» **REQUIRED WORK**
Present the text lines of all the items below as a Markdown table with the columns Row and Text line, numbering the rows in order and skipping blank lines. Leave the pictures out of the table.

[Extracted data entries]
######

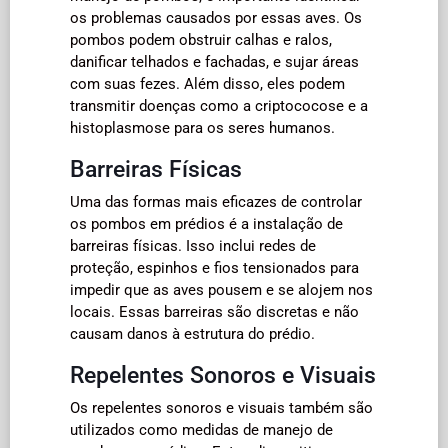
os problemas causados por essas aves. Os
pombos podem obstruir calhas e ralos,
danificar telhados e fachadas, e sujar áreas
com suas fezes. Além disso, eles podem
transmitir doenças como a criptococose e a
histoplasmose para os seres humanos.
Barreiras Físicas
Uma das formas mais eficazes de controlar
os pombos em prédios é a instalação de
barreiras físicas. Isso inclui redes de
proteção, espinhos e fios tensionados para
impedir que as aves pousem e se alojem nos
locais. Essas barreiras são discretas e não
causam danos à estrutura do prédio.
Repelentes Sonoros e Visuais
Os repelentes sonoros e visuais também são
utilizados como medidas de manejo de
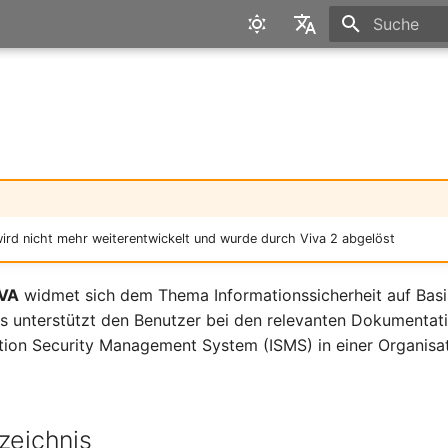
Suche wird in
English
Deutsch
ird nicht mehr weiterentwickelt und wurde durch Viva 2 abgelöst
IVA
widmet sich dem Thema Informationssicherheit auf Basi
s unterstützt den Benutzer bei den relevanten Dokumentat
tion Security Management System (ISMS) in einer Organisa
zeichnis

######

» **EXPECTED ANSWER**
| Row | Text line |
|---|---|
| 1 | os problemas causados por essas aves. Os |
| 2 | pombos podem obstruir calhas e ralos, |
| 3 | danificar telhados e fachadas, e sujar áreas |
| 4 | com suas fezes. Além disso, eles podem |
| 5 | transmitir doenças como a criptococose e a |
| 6 | histoplasmose para os seres humanos. |
| 7 | Barreiras Físicas |
| 8 | Uma das formas mais eficazes de controlar |
| 9 | os pombos em prédios é a instalação de |
| 10 | barreiras físicas. Isso inclui redes de |
| 11 | proteção, espinhos e fios tensionados para |
| 12 | impedir que as aves pousem e se alojem nos |
| 13 | locais. Essas barreiras são discretas e não |
| 14 | causam danos à estrutura do prédio. |
| 15 | Repelentes Sonoros e Visuais |
| 16 | Os repelentes sonoros e visuais também são |
| 17 | utilizados como medidas de manejo de |
| 18 | Suche wird in |
| 19 | English |
| 20 | Deutsch |
| 21 | ird nicht mehr weiterentwickelt und wurde durch Viva 2 abgelöst |
| 22 | IVA |
| 23 | widmet sich dem Thema Informationssicherheit auf Basi |
| 24 | s unterstützt den Benutzer bei den relevanten Dokumentat |
| 25 | tion Security Management System (ISMS) in einer Organisa |
| 26 | zeichnis |